__Problem to solve__:
Extract the complete data exactly as given.
-------- Source data
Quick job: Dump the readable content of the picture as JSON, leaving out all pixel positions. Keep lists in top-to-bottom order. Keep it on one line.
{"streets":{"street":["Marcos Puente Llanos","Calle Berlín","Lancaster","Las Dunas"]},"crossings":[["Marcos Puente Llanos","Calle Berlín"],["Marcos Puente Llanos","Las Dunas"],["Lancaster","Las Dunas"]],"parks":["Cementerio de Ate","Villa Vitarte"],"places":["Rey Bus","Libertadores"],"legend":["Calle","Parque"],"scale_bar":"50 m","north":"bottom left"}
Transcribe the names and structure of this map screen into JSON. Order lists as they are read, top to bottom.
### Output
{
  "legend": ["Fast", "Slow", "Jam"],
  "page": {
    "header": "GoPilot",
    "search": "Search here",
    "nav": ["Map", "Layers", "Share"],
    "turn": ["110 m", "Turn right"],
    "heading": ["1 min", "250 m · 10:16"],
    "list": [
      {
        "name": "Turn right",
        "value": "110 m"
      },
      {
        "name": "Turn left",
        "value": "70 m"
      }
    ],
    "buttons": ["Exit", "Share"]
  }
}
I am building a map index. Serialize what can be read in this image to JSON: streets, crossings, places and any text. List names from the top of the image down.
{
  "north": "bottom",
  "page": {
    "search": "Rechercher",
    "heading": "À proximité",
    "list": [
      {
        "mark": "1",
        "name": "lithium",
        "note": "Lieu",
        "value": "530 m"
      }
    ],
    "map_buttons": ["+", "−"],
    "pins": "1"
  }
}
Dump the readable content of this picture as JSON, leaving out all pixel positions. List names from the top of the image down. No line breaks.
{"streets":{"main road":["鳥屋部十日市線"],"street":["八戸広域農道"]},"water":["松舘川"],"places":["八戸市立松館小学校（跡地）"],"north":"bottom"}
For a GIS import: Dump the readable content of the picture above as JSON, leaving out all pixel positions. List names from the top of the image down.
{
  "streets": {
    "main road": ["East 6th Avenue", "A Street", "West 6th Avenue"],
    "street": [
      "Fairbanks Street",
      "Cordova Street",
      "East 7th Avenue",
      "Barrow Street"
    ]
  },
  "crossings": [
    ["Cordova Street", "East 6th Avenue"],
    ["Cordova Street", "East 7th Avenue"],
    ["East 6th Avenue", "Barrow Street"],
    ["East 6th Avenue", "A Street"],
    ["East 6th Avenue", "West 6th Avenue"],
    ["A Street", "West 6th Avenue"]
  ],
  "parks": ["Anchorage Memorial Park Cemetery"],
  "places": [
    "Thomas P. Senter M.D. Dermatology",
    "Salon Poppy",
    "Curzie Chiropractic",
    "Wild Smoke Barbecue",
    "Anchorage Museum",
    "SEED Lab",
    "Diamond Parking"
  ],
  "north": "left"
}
----------------
__Answer area__:
Quick job: Dump the readable content of the picture as JSON, leaving out all pixel positions. Keep lists in top-to-bottom order. Keep it on one line.
{"streets":{"street":["Marcos Puente Llanos","Calle Berlín","Lancaster","Las Dunas"]},"crossings":[["Marcos Puente Llanos","Calle Berlín"],["Marcos Puente Llanos","Las Dunas"],["Lancaster","Las Dunas"]],"parks":["Cementerio de Ate","Villa Vitarte"],"places":["Rey Bus","Libertadores"],"legend":["Calle","Parque"],"scale_bar":"50 m","north":"bottom left"}
Transcribe the names and structure of this map screen into JSON. Order lists as they are read, top to bottom.
### Output
{
  "legend": ["Fast", "Slow", "Jam"],
  "page": {
    "header": "GoPilot",
    "search": "Search here",
    "nav": ["Map", "Layers", "Share"],
    "turn": ["110 m", "Turn right"],
    "heading": ["1 min", "250 m · 10:16"],
    "list": [
      {
        "name": "Turn right",
        "value": "110 m"
      },
      {
        "name": "Turn left",
        "value": "70 m"
      }
    ],
    "buttons": ["Exit", "Share"]
  }
}
I am building a map index. Serialize what can be read in this image to JSON: streets, crossings, places and any text. List names from the top of the image down.
{
  "north": "bottom",
  "page": {
    "search": "Rechercher",
    "heading": "À proximité",
    "list": [
      {
        "mark": "1",
        "name": "lithium",
        "note": "Lieu",
        "value": "530 m"
      }
    ],
    "map_buttons": ["+", "−"],
    "pins": "1"
  }
}
Dump the readable content of this picture as JSON, leaving out all pixel positions. List names from the top of the image down. No line breaks.
{"streets":{"main road":["鳥屋部十日市線"],"street":["八戸広域農道"]},"water":["松舘川"],"places":["八戸市立松館小学校（跡地）"],"north":"bottom"}
For a GIS import: Dump the readable content of the picture above as JSON, leaving out all pixel positions. List names from the top of the image down.
{
  "streets": {
    "main road": ["East 6th Avenue", "A Street", "West 6th Avenue"],
    "street": [
      "Fairbanks Street",
      "Cordova Street",
      "East 7th Avenue",
      "Barrow Street"
    ]
  },
  "crossings": [
    ["Cordova Street", "East 6th Avenue"],
    ["Cordova Street", "East 7th Avenue"],
    ["East 6th Avenue", "Barrow Street"],
    ["East 6th Avenue", "A Street"],
    ["East 6th Avenue", "West 6th Avenue"],
    ["A Street", "West 6th Avenue"]
  ],
  "parks": ["Anchorage Memorial Park Cemetery"],
  "places": [
    "Thomas P. Senter M.D. Dermatology",
    "Salon Poppy",
    "Curzie Chiropractic",
    "Wild Smoke Barbecue",
    "Anchorage Museum",
    "SEED Lab",
    "Diamond Parking"
  ],
  "north": "left"
}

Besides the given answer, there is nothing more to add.